Honestly, I don't see the problem, at least if the discontinuity is as large as you show it. That will make it clear where the breaks live. So then your model will be just a a base curve, plus a couple of Heaviside functions with estimated coefficients. I'll make up some data...
X = sort(rand(30,1))*1.5;
H = @(X,origin) +(X >= origin);
Y = sin(X) + H(X,Bloc(1))*Bval(1) + H(X,Bloc(2))*Bval(2) + randn(size(X))/40;
So a curve with two breaks in it. We can never know where the break occurs, except that it MUST occur between two points. So just search for the two largest jumps in value between any pair of points. Then we can assume the breaks happened at the mid point between the located points. Since I've sorted the X values, we can just use diff.

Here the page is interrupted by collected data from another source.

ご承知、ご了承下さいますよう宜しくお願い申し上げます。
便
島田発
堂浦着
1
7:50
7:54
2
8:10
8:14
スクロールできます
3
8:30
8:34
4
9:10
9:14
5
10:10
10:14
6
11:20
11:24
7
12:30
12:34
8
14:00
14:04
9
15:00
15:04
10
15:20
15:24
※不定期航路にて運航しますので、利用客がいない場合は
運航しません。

[~,Jind] = maxk(abs(diff(Y)),2);
Blocest = sort((X(Jind) + X(Jind+1))/2)
So not too bad. Again, we cannot know exactly where that break really occurs, but we can assume it falls midway between the indicated points.
But now we can estimate a model. For example, a cubic polynomial will probably be adequate for a curve this simple.
A = [X(:).^(polydeg:-1:0),H(X(:),Blocest(1)),H(X(:),Blocest(2))];
So a cubic polynomial, plus the two discontinuity terms. See it did a pretty good job of estimating the jumps.
Ypred = polyval(coef(1:end-2),X) + coef(end-1)*H(X,Blocest(1)) + coef(end)*H(X,Blocest(2));
It seems ok to me.
The curve, with breaks removed, is just:
Ycorrected = Y - coef(end-1)*H(X,Blocest(1)) - coef(end)*H(X,Blocest(2));
If your data is far more noisy than you show, or the discontinuities are far smaller, then you may have a problem. But then you may just be better off fitting a curve with perhaps only one jump discontinuity. If you can't see a jump, then is it a jump at all? You might use a tolerance to decide how significant the jumps must be for it to recognized as such.
Finally, if the width of the jogged segment is known in advance, then you can even get trickier about how you find the locations of the breaks.